Siponimod for patients with relapsing-remitting MS (BOLD): an adaptive, dose-ranging, randomised, phase 2 study. Selmaj K, Li DK. Lancet Neurol. 2013 Jun 11.

 

 

18 giugno 2013

 

Effetti apparenti del mese di nascita sul rischio di SM
Questo gruppo di studio ha rivisto i dati riguardanti la variazione significativa del mese di nascita, in relazione alla posizione geografica e al tempo, nella popolazione e considerando l'implicazione di questa variazione per gli studi caso-controllo che considerano il mese di nascita come fattore di rischio per lo sviluppo della SM. I ricercatori hanno valutato i dati delle variazioni stagionali sul tasso di nascita e hanno analizzato la misura in cui queste sono soggette a variazioni regionali e temporali utilizzando statistiche nazionali di nascita di due continenti. Da questo hanno stabilito la distribuzione dell'età e della provenienza regionale per un tipica raccolta di casi SM. Hanno poi determinato il tasso di falsi positivi atteso nel confronto tra questo tipo di raccolta con i tassi di natalità stimati dalla media delle statistiche nazionali di popolazione specifica.

 

I ricercatori hanno visto che la stagionalità del tasso di nascita è onnipresente ed è soggetta a variazioni regionali e temporali altamente significative. I tassi di natalità, osservati in una raccolta tipica di casi, sono altamente suscettibili nel discostarsi da quelli ottenuti con il semplice calcolo della media non ponderata delle statistiche nazionali.

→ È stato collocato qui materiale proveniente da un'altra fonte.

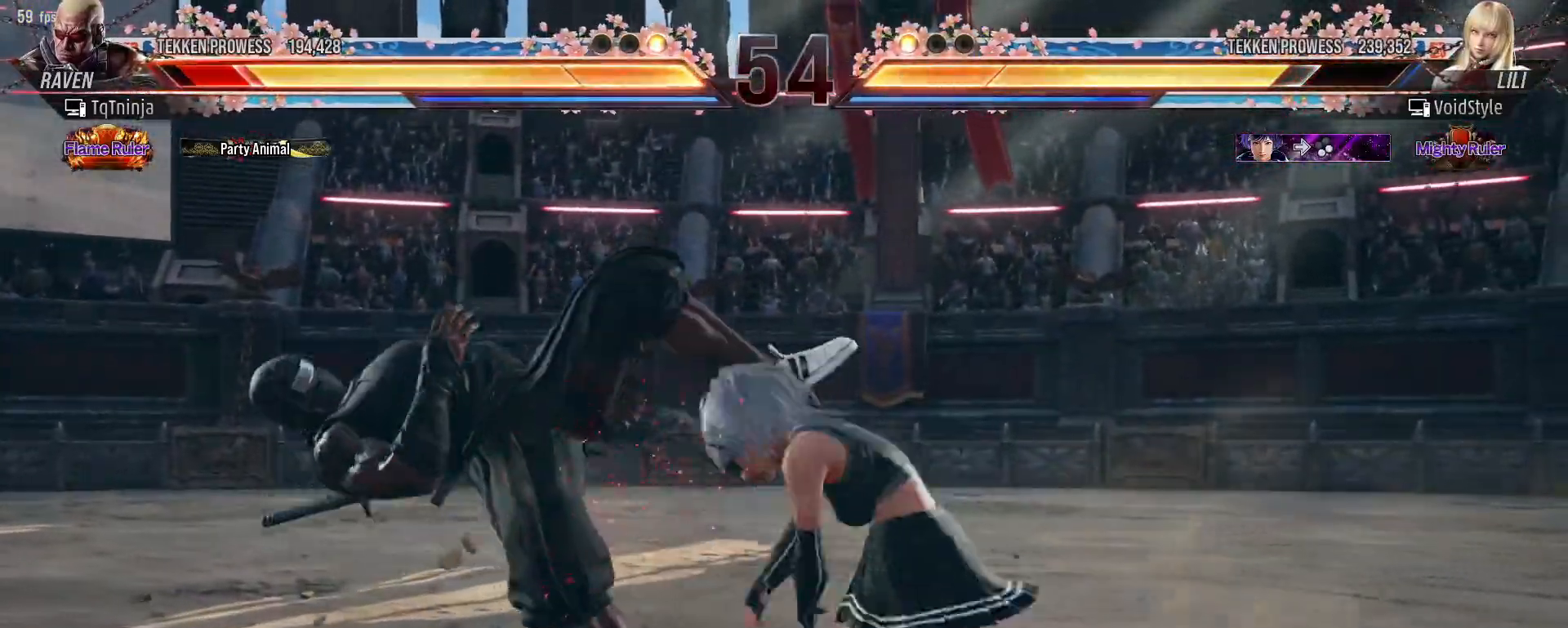
{"buttons": ["TRIANGLE"], "left_stick": "center", "events": [[500, "TRIANGLE", "down"]]}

I modelli stagionali apparenti per mese di nascita indicati come specifici per la SM (maggiori in primavera e ridotti in inverno) sono probabilmente falsi positivi a causa della mancanza di un adeguato controllo per i fattori confondenti, come l'anno e il luogo di nascita. Queste osservazioni servono a ricordare che i fattori di rischio che sono facili da determinare e apparentemente omogenei, come la data di nascita, possono ancora risultare eterogenei all'interno della popolazione generale e quindi generare falsi segnali positivi se i casi e i controlli non sono adeguatamente abbinati.

 

Confounding underlies the apparent month of birth effect in MS Fiddes B, Wason J Ann Neurol. 2013 Jun 6.[Epub ahead of print]

 

La frequenza di risonanza magnetica varia durante la formazione di nuove lesioni SM
Questo studio ha analizzato l’evoluzione di nuove lesioni SM nel tempo, utilizzando gli spostamenti della frequenza del segnale di risonanza magnetica (RM) in 20 persone con SMRR, con scansioni seriali ad intervalli mensili ogni sei mesi. Hanno acquisito la mappa degli spostamenti della frequenza RM utilizzando la suscettibilità ponderata di immagini, e il gadolinio come mezzo di contrasto è stato utilizzato per identificare nuove lesioni. Hanno trovato che 40 nuove lesioni sono state identificate come aree di aumento del segnale delle scansioni captanti il gadolinio. E’ stato osservato un rapido aumento della frequenza RM rilevata da un mese prima a un mese dopo il segnale del gadolinio. Non vi era alcuna differenza nella frequenza fino a tre mesi prima della comparsa della lesione in aree di futura captazione del gadolinio rispetto alla sostanza bianca apparentemente normale. La frequenza si stabilizzava due mesi dopo il segnale del gadolinio e rimaneva ad un livello costantemente aumentato. I ricercatori pensano che l’aumento della frequenza RM rifletta un cambiamento dell’architettura dei tessuti dovuto alla formazione di nuove lesioni. Questa tecnica di immagini può essere rapidamente acquisita e standardizzata nella maggior parte di scanner clinici.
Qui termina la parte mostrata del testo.